The governor and his running mate Sheila Simon celebrated an endorsement by the state's largest teachers union Wednesday, the 133,000 member Illinois Education Association.
"I really believe in the IEA, its members, their commitment to learning," said Quinn.
"I think you can assume there will be a six-figure investment in supporting this campaign," said IEA President Ken Swanson.
Later, Republican candidate Bill Brady appeared with DuPage County State's Attorney Joe Birkett, demanding the governor sign a bill to post photos and other information about ex-convicts released early from state prisons.
"The governor has released the names of these individuals but he's failed to post their pertinent information," said Brady.
"A recent photograph, as every police officer knows whose working a case, a recent photograph is critical," said Birkett.

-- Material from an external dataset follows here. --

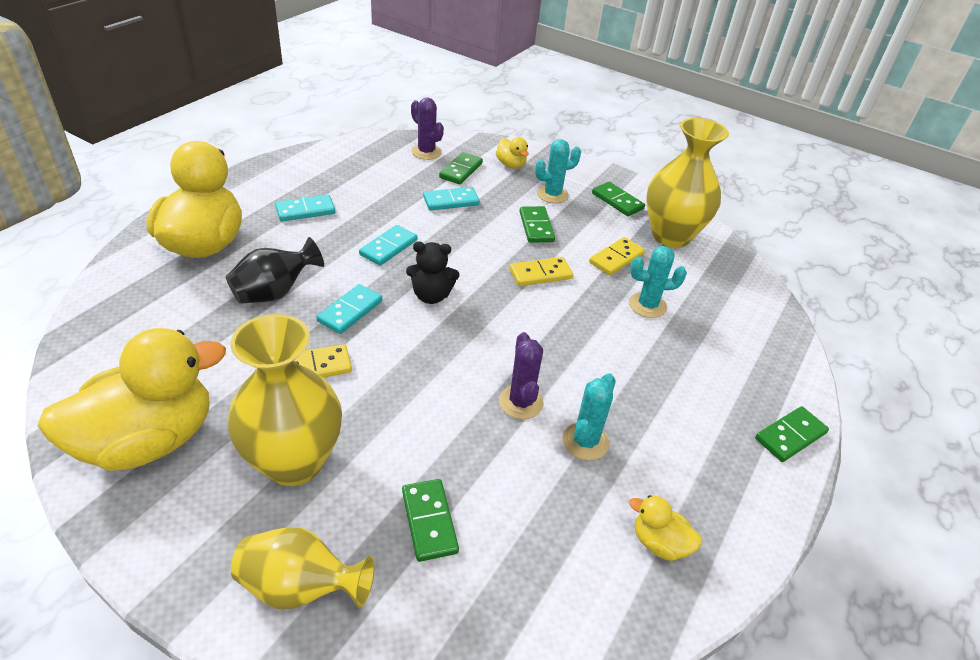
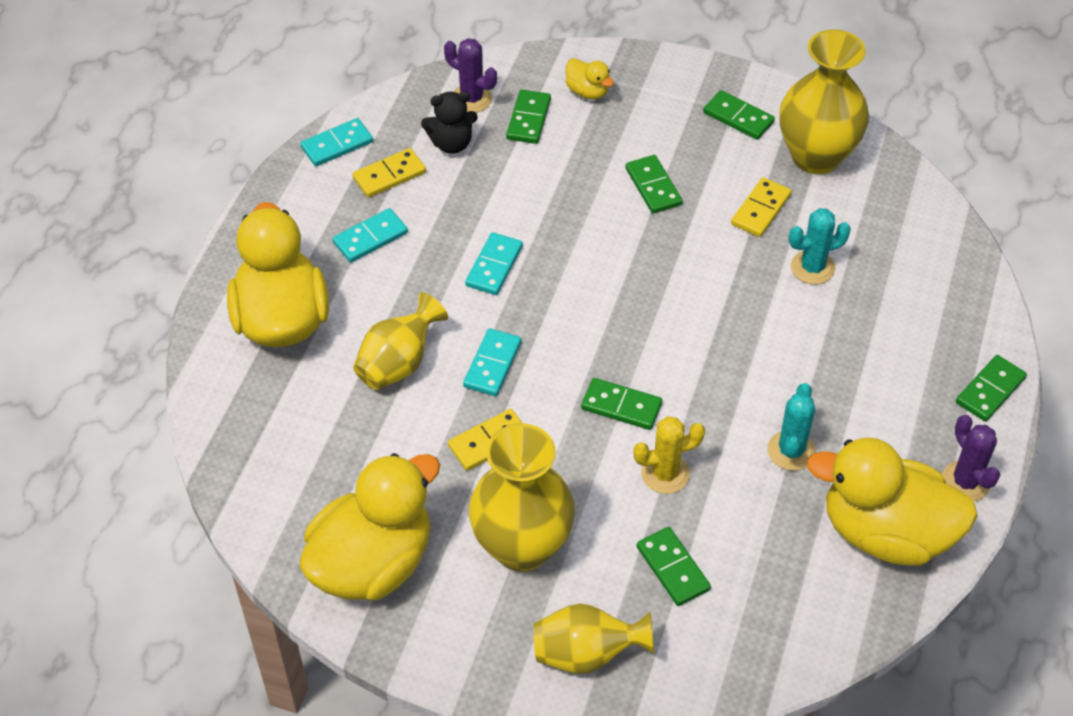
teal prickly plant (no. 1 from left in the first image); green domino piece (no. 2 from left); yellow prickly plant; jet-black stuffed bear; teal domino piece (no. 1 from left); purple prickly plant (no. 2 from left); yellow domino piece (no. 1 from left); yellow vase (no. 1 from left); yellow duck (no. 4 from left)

Meanwhile, more prospective voters are watching the new television ad sponsored by the Democratic Governor's Association. It uses photos of young girls as it criticizes Brady's voting record on issues the ad implies are important to women.
"There's a stark difference between Governor Quinn and State Senator Brady on issues that are of importance to women," said Simon.
"This is a distraction from the real issues," said Brady. "Women care most about a job. Pat Quinn's tax increase hurts women as much as it hurts men."
Cohen, who quit as the Democratic lieutenant governor nominee in the wake of abuse charges and admitted steroid use, will appear on the November gubernatorial ballot. Pat Quinn says he is not concerned that Cohen might affect his chances.
"I think he has a character that leaves a lot to be desired. And I think the people of Illinois know that," said the governor.
Cohen says, that after the challenge to his nominating petitions was dropped, his campaign experienced a noticeable increase in volunteer support. The pawnbroker-turned-politician says he will hit the road next week on a statewide listening tour.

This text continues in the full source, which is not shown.